● Your instructions: Return the data below exactly, but only from the line containing "(Wirtschaftsuniversität" through the line containing "donde realizará entrevistas a personalidades", with both of those lines included.

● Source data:

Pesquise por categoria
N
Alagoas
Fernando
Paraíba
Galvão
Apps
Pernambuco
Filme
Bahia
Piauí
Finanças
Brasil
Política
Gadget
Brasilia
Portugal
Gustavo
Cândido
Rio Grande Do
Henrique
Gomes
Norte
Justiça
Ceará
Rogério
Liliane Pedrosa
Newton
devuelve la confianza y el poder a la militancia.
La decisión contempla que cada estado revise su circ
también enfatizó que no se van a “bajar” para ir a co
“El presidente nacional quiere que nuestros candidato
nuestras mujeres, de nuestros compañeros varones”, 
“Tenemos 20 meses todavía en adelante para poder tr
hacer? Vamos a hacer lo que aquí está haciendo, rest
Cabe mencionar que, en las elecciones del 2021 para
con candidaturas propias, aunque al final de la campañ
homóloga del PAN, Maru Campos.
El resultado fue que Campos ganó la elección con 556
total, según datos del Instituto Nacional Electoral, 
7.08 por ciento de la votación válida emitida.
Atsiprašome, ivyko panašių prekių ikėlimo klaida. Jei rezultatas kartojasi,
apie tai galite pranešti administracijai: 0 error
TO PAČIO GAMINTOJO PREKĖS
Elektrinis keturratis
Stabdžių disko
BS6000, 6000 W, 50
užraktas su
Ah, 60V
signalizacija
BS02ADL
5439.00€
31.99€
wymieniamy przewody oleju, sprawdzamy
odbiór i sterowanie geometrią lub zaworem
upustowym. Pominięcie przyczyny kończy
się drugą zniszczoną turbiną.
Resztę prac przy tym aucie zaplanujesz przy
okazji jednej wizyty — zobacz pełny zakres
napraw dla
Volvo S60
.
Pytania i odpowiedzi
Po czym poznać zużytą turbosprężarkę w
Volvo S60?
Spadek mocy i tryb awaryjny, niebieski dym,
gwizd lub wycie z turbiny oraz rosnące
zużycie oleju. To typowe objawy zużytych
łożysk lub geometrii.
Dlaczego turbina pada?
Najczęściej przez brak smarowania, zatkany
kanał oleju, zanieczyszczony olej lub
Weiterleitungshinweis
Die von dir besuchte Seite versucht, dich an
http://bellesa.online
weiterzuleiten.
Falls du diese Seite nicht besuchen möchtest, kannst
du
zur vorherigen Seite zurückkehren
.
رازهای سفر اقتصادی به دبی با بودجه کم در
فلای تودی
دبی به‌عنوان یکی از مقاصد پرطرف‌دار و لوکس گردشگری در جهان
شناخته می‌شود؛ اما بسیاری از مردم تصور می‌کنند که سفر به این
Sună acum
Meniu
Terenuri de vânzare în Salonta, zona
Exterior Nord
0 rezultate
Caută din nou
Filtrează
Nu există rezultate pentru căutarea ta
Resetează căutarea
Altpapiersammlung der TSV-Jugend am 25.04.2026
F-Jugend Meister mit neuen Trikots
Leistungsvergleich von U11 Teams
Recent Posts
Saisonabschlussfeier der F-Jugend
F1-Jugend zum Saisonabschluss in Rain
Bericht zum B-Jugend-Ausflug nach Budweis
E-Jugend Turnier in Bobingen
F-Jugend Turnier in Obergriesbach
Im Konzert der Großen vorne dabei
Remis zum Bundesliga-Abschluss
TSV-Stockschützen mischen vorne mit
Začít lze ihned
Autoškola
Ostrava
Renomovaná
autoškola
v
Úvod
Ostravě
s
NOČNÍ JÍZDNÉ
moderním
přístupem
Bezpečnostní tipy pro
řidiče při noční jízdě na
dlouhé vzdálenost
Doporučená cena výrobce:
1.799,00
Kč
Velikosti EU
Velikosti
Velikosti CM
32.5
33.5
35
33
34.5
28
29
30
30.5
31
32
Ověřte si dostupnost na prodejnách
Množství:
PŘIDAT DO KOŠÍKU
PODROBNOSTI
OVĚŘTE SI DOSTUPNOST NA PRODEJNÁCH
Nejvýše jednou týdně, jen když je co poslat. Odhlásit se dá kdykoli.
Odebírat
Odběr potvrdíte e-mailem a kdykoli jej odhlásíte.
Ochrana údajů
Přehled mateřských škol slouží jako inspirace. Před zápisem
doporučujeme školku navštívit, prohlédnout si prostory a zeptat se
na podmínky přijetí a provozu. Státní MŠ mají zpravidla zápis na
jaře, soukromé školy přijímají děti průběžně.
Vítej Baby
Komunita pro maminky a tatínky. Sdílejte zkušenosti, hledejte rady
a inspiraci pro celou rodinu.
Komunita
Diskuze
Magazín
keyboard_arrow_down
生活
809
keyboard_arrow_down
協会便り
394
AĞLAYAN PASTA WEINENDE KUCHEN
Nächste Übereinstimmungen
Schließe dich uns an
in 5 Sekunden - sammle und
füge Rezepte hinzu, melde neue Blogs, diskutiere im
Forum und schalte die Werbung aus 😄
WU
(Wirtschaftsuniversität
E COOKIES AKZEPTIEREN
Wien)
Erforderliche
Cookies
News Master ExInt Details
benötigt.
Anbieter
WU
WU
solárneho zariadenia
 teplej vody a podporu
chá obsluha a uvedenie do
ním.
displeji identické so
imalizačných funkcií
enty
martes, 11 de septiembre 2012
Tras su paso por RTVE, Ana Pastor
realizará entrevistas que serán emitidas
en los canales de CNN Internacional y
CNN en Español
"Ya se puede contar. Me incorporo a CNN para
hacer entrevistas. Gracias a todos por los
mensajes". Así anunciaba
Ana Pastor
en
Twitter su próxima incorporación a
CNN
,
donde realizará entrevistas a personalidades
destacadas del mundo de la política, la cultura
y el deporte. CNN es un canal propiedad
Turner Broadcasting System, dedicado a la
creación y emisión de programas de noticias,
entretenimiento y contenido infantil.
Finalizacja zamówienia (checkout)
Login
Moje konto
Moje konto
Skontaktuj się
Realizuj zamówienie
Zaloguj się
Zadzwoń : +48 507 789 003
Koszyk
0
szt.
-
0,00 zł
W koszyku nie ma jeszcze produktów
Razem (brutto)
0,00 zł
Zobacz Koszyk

● Solution:
(Wirtschaftsuniversität
E COOKIES AKZEPTIEREN
Wien)
Erforderliche
Cookies
News Master ExInt Details
benötigt.
Anbieter
WU
WU
solárneho zariadenia
 teplej vody a podporu
chá obsluha a uvedenie do
ním.
displeji identické so
imalizačných funkcií
enty
martes, 11 de septiembre 2012
Tras su paso por RTVE, Ana Pastor
realizará entrevistas que serán emitidas
en los canales de CNN Internacional y
CNN en Español
"Ya se puede contar. Me incorporo a CNN para
hacer entrevistas. Gracias a todos por los
mensajes". Así anunciaba
Ana Pastor
en
Twitter su próxima incorporación a
CNN
,
donde realizará entrevistas a personalidades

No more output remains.